Artikel 5. Nadere voorschriften.

  • 1. Burgemeester en wethouders kunnen met betrekking tot een lozing als bedoeld in artikel 3, eerste en tweede lid, nadere voorschriften opleggen ter uitvoering van de door de waterbeheerder aan de gemeente gegeven voorschriften.

  • 2. Het bepaalde in artikel 4 blijft, voor zover van toepassing onverminderd gelden.

  • 3. Burgemeester en wethouders kunnen een lozing als bedoeld in artikel 3, eerste en tweede lid, verbieden indien nadere voorschriften redelijkerwijze de uitvoering van de door de waterbeheerder aan de gemeente gegeven voorschriften niet kunnen waarborgen.

Artikel 6. Verbodsbepalingen.

Het is degene bedoeld in artikel 3, eerste en tweede lid, verboden door middel van een werk afvalstoffen op de riolering te lozen indien:

  • a.

    de kennisgeving daarvan niet overeenkomstig artikel 3 is gedaan;

  • b.

    gehandeld wordt in afwijking van de gegevens die bij deze kennisgeving verstrekt zijn;

  • c.

    de algemene voorschriften die krachtens artikel 4 van toepassing zijn niet worden nagekomen;

  • d.

    de nadere voorschriften die burgemeester en wethouders krachtens artikel 5 opgelegd hebben, niet worden nagekomen;

  • e.

    burgemeester en wethouders de lozing verboden hebben krachtens artikel 5, derde lid.

Afdeling 3. Overige bepalingen ter uitvoering van de door de waterbeheerder aan de gemeente gegeven voorschriften.

Artikel 7.

  • 1. Onverminderd het bepaalde in de artikelen 2 tot en met 6 is het verboden op de riolering op enigerlei wijze afvalstoffen te lozen die door samenstelling, eigenschappen of hoeveelheid:

    • a.

      gevaar, schade of hinder kunnen opleveren voor de rioolwaterzuiveringsinstallatie of enig ander werk dat de waterbeheerder in beheer heeft en waarop de riolering is aangesloten of voor de goede werking daarvan;

    • b.

      schadelijk of verontreinigd kunnen zijn voor het ontvangende oppervlaktewater.

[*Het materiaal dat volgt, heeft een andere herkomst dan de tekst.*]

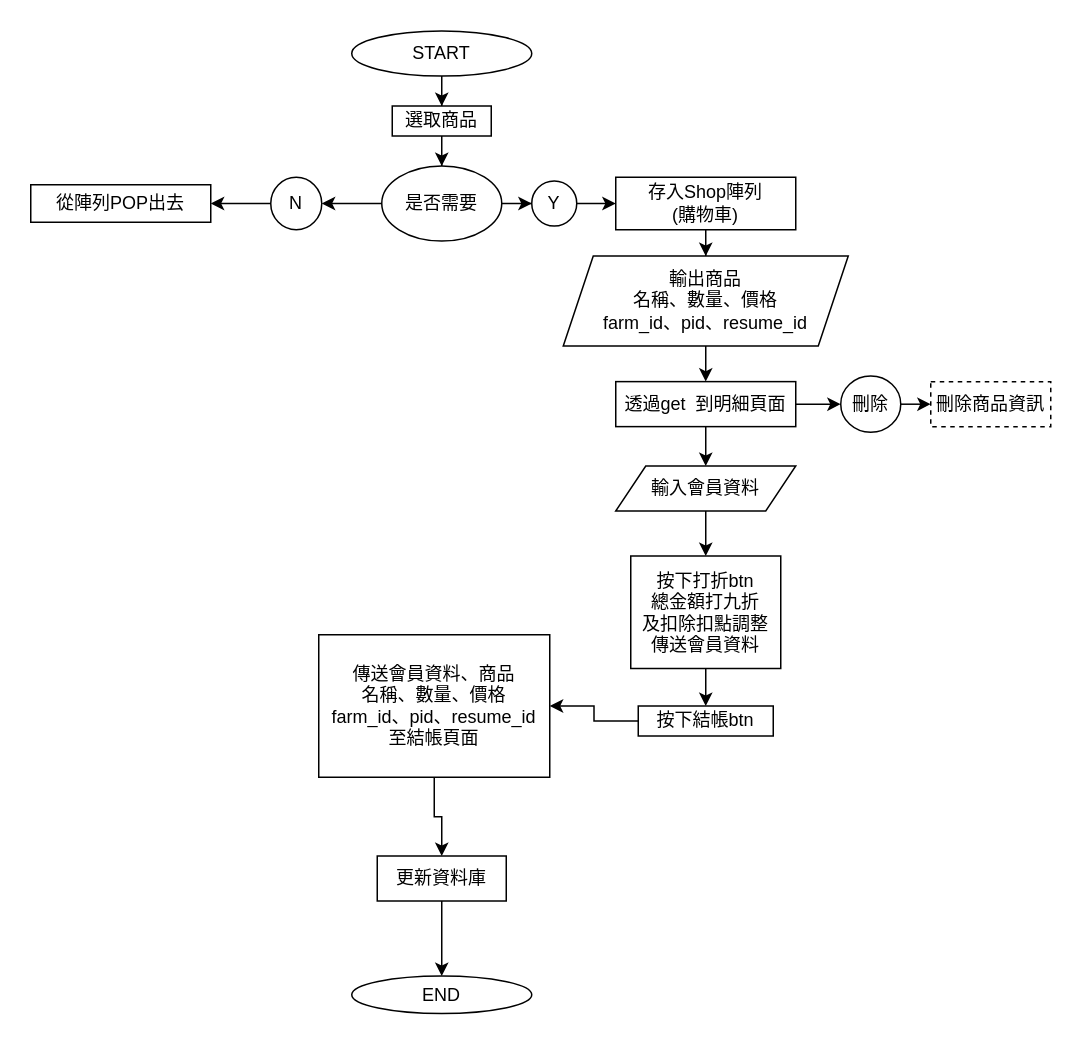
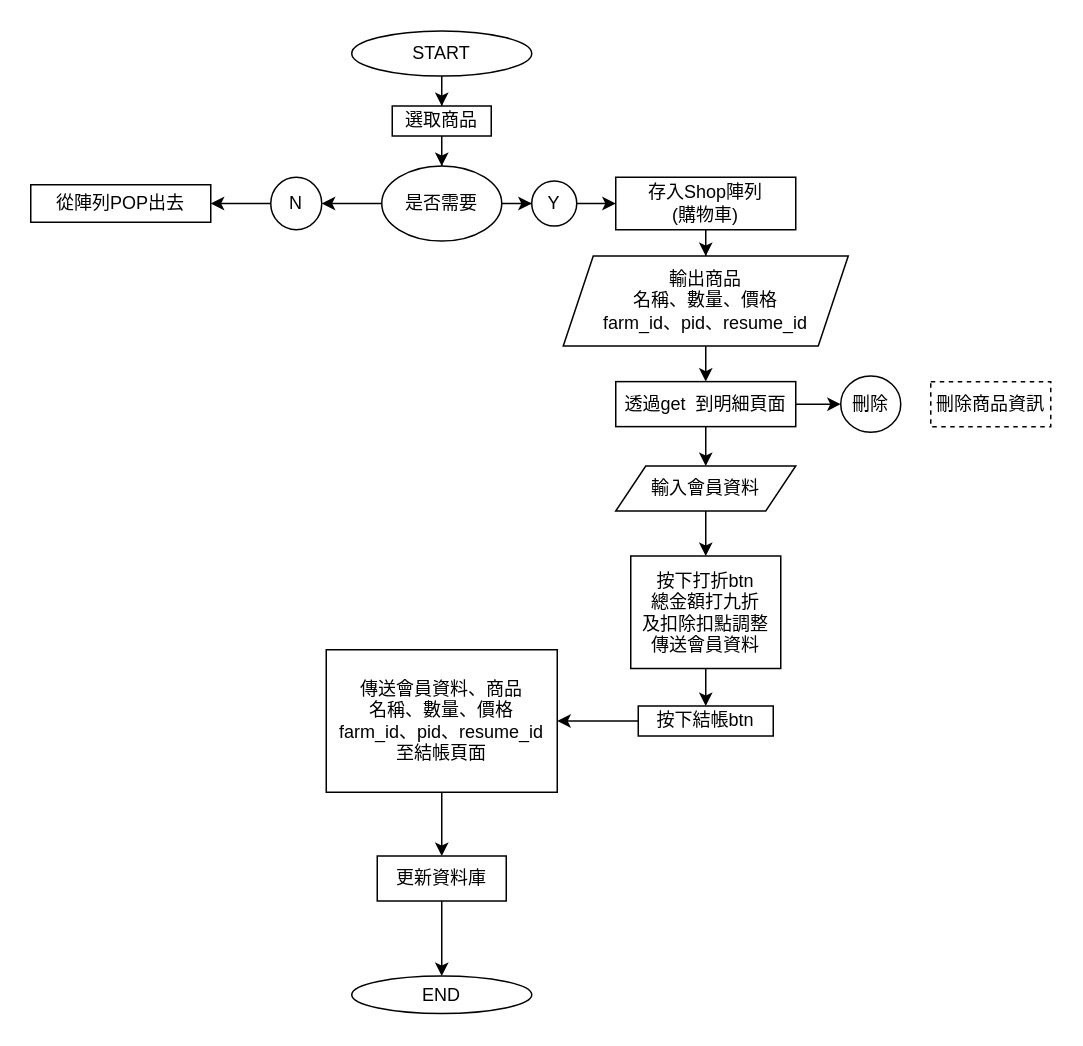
  <mxCell id="0" />
  <mxCell id="1" parent="0" />
  <mxCell id="2" value="" style="edgeStyle=orthogonalEdgeStyle;rounded=0;orthogonalLoop=1;jettySize=auto;html=1;" parent="1" source="3" target="5" edge="1"><mxGeometry relative="1" as="geometry" /></mxCell>
  <mxCell id="3" value="START" style="ellipse;whiteSpace=wrap;html=1;" parent="1" vertex="1"><mxGeometry x="234" y="20" width="120" height="30" as="geometry" /></mxCell>
  <mxCell id="4" value="" style="edgeStyle=orthogonalEdgeStyle;rounded=0;orthogonalLoop=1;jettySize=auto;html=1;" parent="1" source="5" target="8" edge="1"><mxGeometry relative="1" as="geometry" /></mxCell>
  <mxCell id="5" value="選取商品" style="whiteSpace=wrap;html=1;" parent="1" vertex="1"><mxGeometry x="261" y="70" width="66" height="20" as="geometry" /></mxCell>
  <mxCell id="6" value="" style="edgeStyle=orthogonalEdgeStyle;rounded=0;orthogonalLoop=1;jettySize=auto;html=1;" parent="1" source="8" target="10" edge="1"><mxGeometry relative="1" as="geometry" /></mxCell>
  <mxCell id="7" value="" style="edgeStyle=orthogonalEdgeStyle;rounded=0;orthogonalLoop=1;jettySize=auto;html=1;" parent="1" source="8" target="12" edge="1"><mxGeometry relative="1" as="geometry" /></mxCell>
  <mxCell id="8" value="是否需要" style="ellipse;whiteSpace=wrap;html=1;" parent="1" vertex="1"><mxGeometry x="254" y="110" width="80" height="50" as="geometry" /></mxCell>
  <mxCell id="9" value="" style="edgeStyle=orthogonalEdgeStyle;rounded=0;orthogonalLoop=1;jettySize=auto;html=1;" parent="1" source="10" target="14" edge="1"><mxGeometry relative="1" as="geometry" /></mxCell>
  <mxCell id="10" value="Y" style="ellipse;whiteSpace=wrap;html=1;" parent="1" vertex="1"><mxGeometry x="354" y="120" width="30" height="30" as="geometry" /></mxCell>
  <mxCell id="11" value="" style="edgeStyle=orthogonalEdgeStyle;rounded=0;orthogonalLoop=1;jettySize=auto;html=1;" parent="1" source="12" target="23" edge="1"><mxGeometry relative="1" as="geometry" /></mxCell>
  <mxCell id="12" value="N" style="ellipse;whiteSpace=wrap;html=1;" parent="1" vertex="1"><mxGeometry x="180" y="117.5" width="34" height="35" as="geometry" /></mxCell>
  <mxCell id="13" value="" style="edgeStyle=orthogonalEdgeStyle;rounded=0;orthogonalLoop=1;jettySize=auto;html=1;" parent="1" source="14" target="16" edge="1"><mxGeometry relative="1" as="geometry" /></mxCell>
  <mxCell id="14" value="存入Shop陣列&lt;br&gt;(購物車)" style="whiteSpace=wrap;html=1;" parent="1" vertex="1"><mxGeometry x="410" y="117.5" width="120" height="35" as="geometry" /></mxCell>
  <mxCell id="15" value="" style="edgeStyle=orthogonalEdgeStyle;rounded=0;orthogonalLoop=1;jettySize=auto;html=1;" parent="1" source="16" target="19" edge="1"><mxGeometry relative="1" as="geometry" /></mxCell>
  <mxCell id="16" value="輸出商品&lt;br&gt;名稱、數量、價格&lt;br&gt;farm_id、pid、resume_id" style="shape=parallelogram;perimeter=parallelogramPerimeter;whiteSpace=wrap;html=1;fixedSize=1;" parent="1" vertex="1"><mxGeometry x="375" y="170" width="190" height="60" as="geometry" /></mxCell>
  <mxCell id="17" value="" style="edgeStyle=orthogonalEdgeStyle;rounded=0;orthogonalLoop=1;jettySize=auto;html=1;" parent="1" source="19" target="21" edge="1"><mxGeometry relative="1" as="geometry" /></mxCell>
  <mxCell id="18" value="" style="edgeStyle=orthogonalEdgeStyle;rounded=0;orthogonalLoop=1;jettySize=auto;html=1;" parent="1" source="19" target="25" edge="1"><mxGeometry relative="1" as="geometry" /></mxCell>
  <mxCell id="19" value="透過get&amp;nbsp; 到明細頁面" style="whiteSpace=wrap;html=1;" parent="1" vertex="1"><mxGeometry x="410" y="253.75" width="120" height="30" as="geometry" /></mxCell>
- <mxCell id="20" style="edgeStyle=orthogonalEdgeStyle;rounded=0;orthogonalLoop=1;jettySize=auto;html=1;" parent="1" source="21" target="22" edge="1"><mxGeometry relative="1" as="geometry" /></mxCell>
  <mxCell id="21" value="刪除" style="ellipse;whiteSpace=wrap;html=1;" parent="1" vertex="1"><mxGeometry x="560" y="250" width="40" height="37.5" as="geometry" /></mxCell>
  <mxCell id="22" value="刪除商品資訊" style="whiteSpace=wrap;html=1;dashed=1;" parent="1" vertex="1"><mxGeometry x="620" y="253.75" width="80" height="30" as="geometry" /></mxCell>
  <mxCell id="23" value="從陣列POP出去" style="whiteSpace=wrap;html=1;" parent="1" vertex="1"><mxGeometry x="20" y="122.5" width="120" height="25" as="geometry" /></mxCell>
  <mxCell id="24" value="" style="edgeStyle=orthogonalEdgeStyle;rounded=0;orthogonalLoop=1;jettySize=auto;html=1;" parent="1" source="25" target="27" edge="1"><mxGeometry relative="1" as="geometry" /></mxCell>
  <mxCell id="25" value="輸入會員資料" style="shape=parallelogram;perimeter=parallelogramPerimeter;whiteSpace=wrap;html=1;fixedSize=1;" parent="1" vertex="1"><mxGeometry x="410" y="310" width="120" height="30" as="geometry" /></mxCell>
  <mxCell id="26" value="" style="edgeStyle=orthogonalEdgeStyle;rounded=0;orthogonalLoop=1;jettySize=auto;html=1;" parent="1" source="27" target="29" edge="1"><mxGeometry relative="1" as="geometry" /></mxCell>
  <mxCell id="27" value="按下打折btn&lt;br&gt;總金額打九折&lt;br&gt;及扣除扣點調整&lt;br&gt;傳送會員資料" style="whiteSpace=wrap;html=1;" parent="1" vertex="1"><mxGeometry x="420" y="370" width="100" height="75" as="geometry" /></mxCell>
  <mxCell id="28" value="" style="edgeStyle=orthogonalEdgeStyle;rounded=0;orthogonalLoop=1;jettySize=auto;html=1;" parent="1" source="29" target="31" edge="1"><mxGeometry relative="1" as="geometry" /></mxCell>
  <mxCell id="29" value="按下結帳btn" style="whiteSpace=wrap;html=1;" parent="1" vertex="1"><mxGeometry x="425" y="470" width="90" height="20" as="geometry" /></mxCell>
  <mxCell id="30" value="" style="edgeStyle=orthogonalEdgeStyle;rounded=0;orthogonalLoop=1;jettySize=auto;html=1;" parent="1" source="31" target="33" edge="1"><mxGeometry relative="1" as="geometry" /></mxCell>
- <mxCell id="31" value="傳送會員資料、商品&lt;br&gt;名稱、數量、價格&lt;br&gt;farm_id、pid、resume_id&lt;br&gt;至結帳頁面" style="whiteSpace=wrap;html=1;" parent="1" vertex="1"><mxGeometry x="212" y="422.5" width="154" height="95" as="geometry" /></mxCell>
+ <mxCell id="31" value="傳送會員資料、商品&lt;br&gt;名稱、數量、價格&lt;br&gt;farm_id、pid、resume_id&lt;br&gt;至結帳頁面" style="whiteSpace=wrap;html=1;" parent="1" vertex="1"><mxGeometry x="217" y="432.5" width="154" height="95" as="geometry" /></mxCell>
  <mxCell id="32" value="" style="edgeStyle=orthogonalEdgeStyle;rounded=0;orthogonalLoop=1;jettySize=auto;html=1;" parent="1" source="33" target="34" edge="1"><mxGeometry relative="1" as="geometry" /></mxCell>
  <mxCell id="33" value="更新資料庫" style="whiteSpace=wrap;html=1;" parent="1" vertex="1"><mxGeometry x="251" y="570" width="86" height="30" as="geometry" /></mxCell>
  <mxCell id="34" value="END" style="ellipse;whiteSpace=wrap;html=1;" parent="1" vertex="1"><mxGeometry x="234" y="650" width="120" height="25" as="geometry" /></mxCell>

  • 2. Het in het eerste lid bepaalde geldt niet voor:

    • a.

      het lozen van afvalstoffen in het kader van het normale huishoudelijke gebruik dat van een woonruimte wordt gemaakt;

    • b.

      het lozen van afvalstoffen van normaal huishoudelijke aard vanuit mobiele lozingsbronnen zoals toiletwagens.

Hoofdstuk 3. Bepalingen ter bescherming van de riolering en de goede werking daarvan.

Artikel 8.

  • 1. Onverminderd het bepaalde in de artikelen 2 tot en met 7 is het verboden op de riolering op enigerlei wijze afvalwater te lozen dat door de samenstelling, eigenschappen of hoeveelheid:

    • a.

      gevaar, schade of hinder kan opleveren voor de riolering, dan wel de goede werking daarvan, of voor de daarop aangeslotenen;

    • b.

      een nadelige invloed kan hebben op de verwerking van het uit het riool te verwijderen slib.

  • 2. Het is in het bijzonder verboden op de riolering afvalwater te lozen:

    • a.

      met een temperatuur van mdeer dan 30 graden Celsius;

    • b.

      met een pH lager dan 6,5 of hoger dan 8,5 bij een zogenaamd etmaalmonster, respectievelijk 20 bij een zogenaamd steekmonster (piekwaarde), alsmede zuren en basen die niet in water zijn opgelost;

    • c.

      met een sulfaatgehalte van meer dan 300 mg per liter;

    • d.

      met stoffen die verstopping of beschadiging van de riolering of daarmee verbonden installaties kunnen veroorzaken;

    • e.

      met stoffen die worden versneden door middel van versnijdende apparatuur, tenzij het stoffen betreft die ook zonder te zijn versneden geloosd mogen worden;

    • f.

      met stoffen die brand- of explosiegevaar kunnen veroorzaken;

    • g.

      met stoffen die stankoverlast kunnen veroorzaken.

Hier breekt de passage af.